Cryptocurrencies have surged in popularity, and if you suspect your soon-to-be ex-spouse of holding digital assets, your divorce may help uncover them. As reported by CNBC, an estimated 20 million Americans own digital currencies, and their market value reached $2 trillion during April of 2021.
An increase in luxury purchases, for example, may raise suspicions related to whether your spouse has recently profited from cryptocurrency trades. If you notice missing money or a newly opened bank account located offshore, you may include your observations in your divorce’s discovery process.
What clues may point to a cryptocurrency account?
Your spouse’s emails and online searches may show certain tickers assigned to cryptocurrencies such as BTC, which stands for bitcoin, the most popular crypto asset. If you find emails of news reports or trade confirmations for bitcoin, it may show that your spouse has an interest in trading them.
Statements from a bank or stock account may also reveal the source of seemingly sudden “extra” money. As noted by the Internal Revenue Service, a form 1040 tax return filed for 2020 requires a disclosure of any trades or acquisitions of cryptocurrency made during the year. If you filed a joint tax return, you may request a transcript from the IRS online.

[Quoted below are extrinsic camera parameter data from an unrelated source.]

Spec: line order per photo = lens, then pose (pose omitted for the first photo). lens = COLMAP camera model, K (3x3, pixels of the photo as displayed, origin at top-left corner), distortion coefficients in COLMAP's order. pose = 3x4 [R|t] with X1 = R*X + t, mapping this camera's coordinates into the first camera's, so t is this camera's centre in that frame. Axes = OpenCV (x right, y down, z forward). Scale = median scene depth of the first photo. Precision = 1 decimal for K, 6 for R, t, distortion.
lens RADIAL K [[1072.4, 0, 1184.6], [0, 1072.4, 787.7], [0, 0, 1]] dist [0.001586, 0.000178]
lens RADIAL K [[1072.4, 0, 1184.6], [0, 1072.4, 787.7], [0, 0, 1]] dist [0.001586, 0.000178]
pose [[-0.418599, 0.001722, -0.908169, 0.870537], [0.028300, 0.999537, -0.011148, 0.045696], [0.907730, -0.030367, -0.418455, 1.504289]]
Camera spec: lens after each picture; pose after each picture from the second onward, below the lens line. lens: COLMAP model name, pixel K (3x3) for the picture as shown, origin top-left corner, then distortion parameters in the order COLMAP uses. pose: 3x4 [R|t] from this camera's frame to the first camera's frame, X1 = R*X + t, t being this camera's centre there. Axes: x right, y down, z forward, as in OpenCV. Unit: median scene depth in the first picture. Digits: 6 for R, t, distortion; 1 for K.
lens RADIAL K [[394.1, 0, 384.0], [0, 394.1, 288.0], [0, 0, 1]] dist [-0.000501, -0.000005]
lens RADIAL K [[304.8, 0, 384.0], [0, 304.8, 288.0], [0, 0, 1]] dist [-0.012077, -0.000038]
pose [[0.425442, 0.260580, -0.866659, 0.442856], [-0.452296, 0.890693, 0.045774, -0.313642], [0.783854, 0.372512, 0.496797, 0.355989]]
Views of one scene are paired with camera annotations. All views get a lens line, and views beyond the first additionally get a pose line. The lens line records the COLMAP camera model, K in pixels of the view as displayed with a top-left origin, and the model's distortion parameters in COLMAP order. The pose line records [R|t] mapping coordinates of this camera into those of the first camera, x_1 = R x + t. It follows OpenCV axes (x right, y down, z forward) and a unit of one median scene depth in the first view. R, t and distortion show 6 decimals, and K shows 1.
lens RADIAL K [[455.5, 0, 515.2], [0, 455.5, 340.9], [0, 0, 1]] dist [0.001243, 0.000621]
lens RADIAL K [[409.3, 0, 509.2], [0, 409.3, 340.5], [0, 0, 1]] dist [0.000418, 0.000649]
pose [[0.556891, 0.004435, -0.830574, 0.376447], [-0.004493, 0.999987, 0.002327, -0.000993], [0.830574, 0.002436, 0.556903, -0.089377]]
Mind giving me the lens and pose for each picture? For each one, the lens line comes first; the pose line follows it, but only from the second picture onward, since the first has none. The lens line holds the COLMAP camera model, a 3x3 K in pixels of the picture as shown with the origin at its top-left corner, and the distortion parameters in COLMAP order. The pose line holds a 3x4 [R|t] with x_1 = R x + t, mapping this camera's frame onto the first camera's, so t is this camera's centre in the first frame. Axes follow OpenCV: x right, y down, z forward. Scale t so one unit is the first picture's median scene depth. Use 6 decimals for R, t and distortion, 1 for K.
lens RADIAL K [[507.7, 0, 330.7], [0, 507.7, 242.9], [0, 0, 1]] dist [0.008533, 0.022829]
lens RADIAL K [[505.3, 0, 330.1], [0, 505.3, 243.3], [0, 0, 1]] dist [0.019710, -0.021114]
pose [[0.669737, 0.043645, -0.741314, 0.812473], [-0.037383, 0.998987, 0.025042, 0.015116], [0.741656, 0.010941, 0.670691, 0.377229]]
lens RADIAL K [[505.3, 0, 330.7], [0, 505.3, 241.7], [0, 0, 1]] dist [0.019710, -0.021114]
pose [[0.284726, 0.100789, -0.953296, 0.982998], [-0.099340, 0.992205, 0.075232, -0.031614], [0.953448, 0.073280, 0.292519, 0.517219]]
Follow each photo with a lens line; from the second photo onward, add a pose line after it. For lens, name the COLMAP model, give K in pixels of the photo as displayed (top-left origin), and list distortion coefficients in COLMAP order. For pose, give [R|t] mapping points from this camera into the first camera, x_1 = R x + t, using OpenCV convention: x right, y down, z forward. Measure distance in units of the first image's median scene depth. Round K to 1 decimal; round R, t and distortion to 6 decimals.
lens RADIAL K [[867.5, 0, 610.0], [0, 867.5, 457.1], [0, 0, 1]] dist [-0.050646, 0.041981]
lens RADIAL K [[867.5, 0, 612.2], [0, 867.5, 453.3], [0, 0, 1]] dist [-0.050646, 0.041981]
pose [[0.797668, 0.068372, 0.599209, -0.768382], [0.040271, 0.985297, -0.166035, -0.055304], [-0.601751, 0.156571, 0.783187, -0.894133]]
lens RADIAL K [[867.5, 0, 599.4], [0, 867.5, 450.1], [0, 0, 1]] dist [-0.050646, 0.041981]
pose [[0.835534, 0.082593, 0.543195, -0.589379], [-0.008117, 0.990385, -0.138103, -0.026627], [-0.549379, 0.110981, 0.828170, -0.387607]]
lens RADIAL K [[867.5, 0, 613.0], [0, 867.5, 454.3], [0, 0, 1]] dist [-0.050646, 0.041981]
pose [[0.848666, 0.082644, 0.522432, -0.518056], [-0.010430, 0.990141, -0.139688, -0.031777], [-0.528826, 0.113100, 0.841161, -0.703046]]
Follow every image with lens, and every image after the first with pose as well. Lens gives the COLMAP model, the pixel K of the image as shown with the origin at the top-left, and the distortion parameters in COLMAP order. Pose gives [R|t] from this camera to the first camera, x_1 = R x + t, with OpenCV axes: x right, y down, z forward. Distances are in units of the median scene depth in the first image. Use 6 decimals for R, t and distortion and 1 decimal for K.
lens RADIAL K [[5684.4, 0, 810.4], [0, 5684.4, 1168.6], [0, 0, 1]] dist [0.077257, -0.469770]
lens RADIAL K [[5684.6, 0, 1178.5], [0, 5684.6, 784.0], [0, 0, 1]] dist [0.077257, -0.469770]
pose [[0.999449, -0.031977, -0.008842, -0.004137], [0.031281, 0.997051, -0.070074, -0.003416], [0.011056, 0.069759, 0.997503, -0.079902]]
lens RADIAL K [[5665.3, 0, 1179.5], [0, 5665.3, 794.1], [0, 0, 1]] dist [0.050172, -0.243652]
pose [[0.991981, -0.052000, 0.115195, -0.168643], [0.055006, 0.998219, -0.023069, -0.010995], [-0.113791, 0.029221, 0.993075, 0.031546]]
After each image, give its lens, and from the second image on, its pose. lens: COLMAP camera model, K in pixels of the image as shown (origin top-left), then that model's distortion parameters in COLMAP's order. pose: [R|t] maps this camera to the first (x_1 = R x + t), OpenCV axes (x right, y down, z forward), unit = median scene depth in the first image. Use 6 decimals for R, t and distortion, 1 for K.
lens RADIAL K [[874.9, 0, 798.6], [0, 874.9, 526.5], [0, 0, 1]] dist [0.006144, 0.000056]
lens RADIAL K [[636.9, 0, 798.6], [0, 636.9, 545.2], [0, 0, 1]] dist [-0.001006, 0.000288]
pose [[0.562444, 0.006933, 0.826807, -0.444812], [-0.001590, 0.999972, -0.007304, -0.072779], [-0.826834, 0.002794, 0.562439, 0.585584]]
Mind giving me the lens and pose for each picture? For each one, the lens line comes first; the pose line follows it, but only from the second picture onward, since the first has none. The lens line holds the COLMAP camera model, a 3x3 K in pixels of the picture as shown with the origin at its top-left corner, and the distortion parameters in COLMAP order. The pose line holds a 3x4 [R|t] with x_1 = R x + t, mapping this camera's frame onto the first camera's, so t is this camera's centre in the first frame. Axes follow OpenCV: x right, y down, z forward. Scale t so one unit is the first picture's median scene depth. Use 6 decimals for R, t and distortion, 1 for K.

How may I take ownership of my spouse’s crypto assets?
If your spouse purchased crypto assets with funds qualifying as marital property, California’s divorce laws may consider them as part of your community assets. You may request up to half of their current market value in your divorce settlement.
A California judge may require your ex-spouse to provide you with cash or to trade the value of cryptocurrencies for your other marital assets. To include crypto assets in your settlement, however, you may need to first confirm their existence.